What you have to do: A letter-for-letter copy of the listing is required, with no pictures in it.

Dataset content:
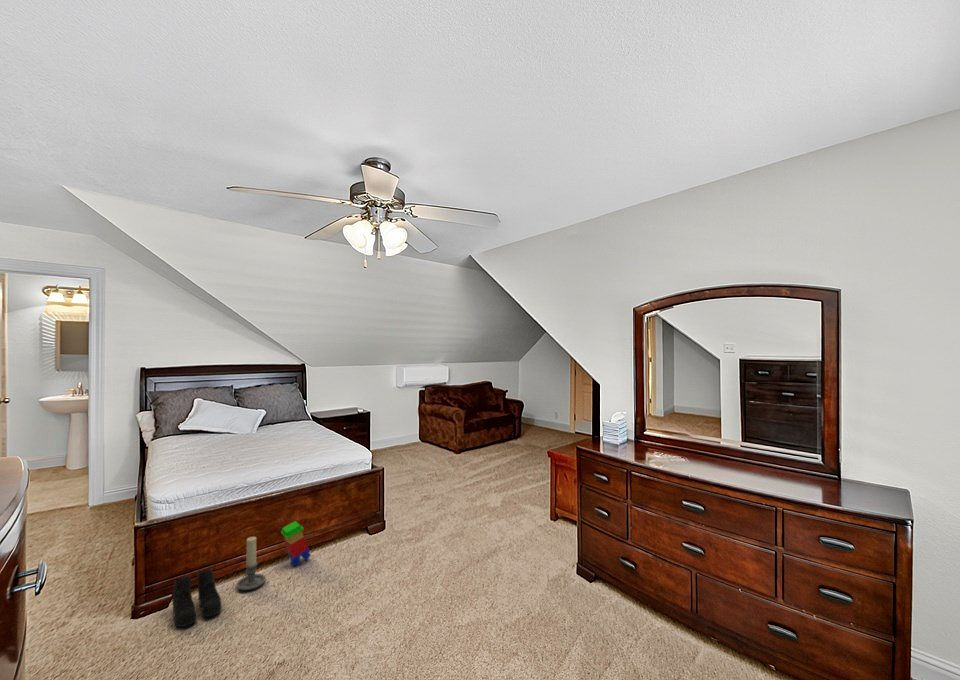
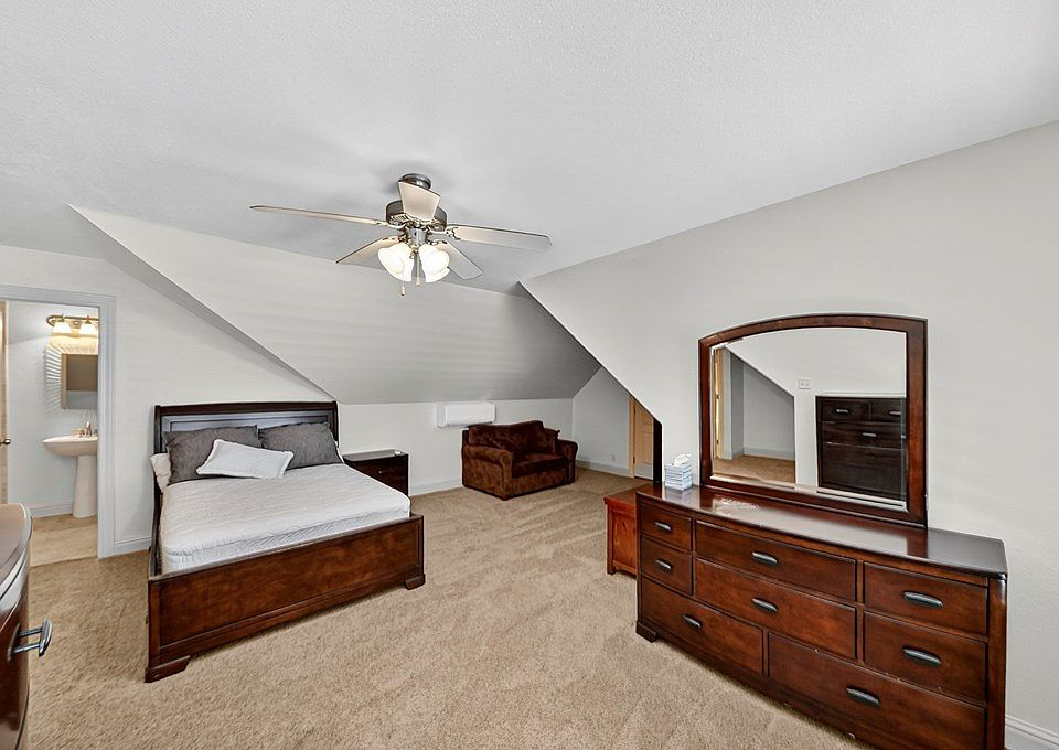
- candle holder [236,536,267,591]
- boots [172,568,223,628]
- stacking toy [280,520,312,567]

Problem solution:
- candle holder [236,536,267,591]
- boots [172,568,223,628]
- stacking toy [280,520,312,567]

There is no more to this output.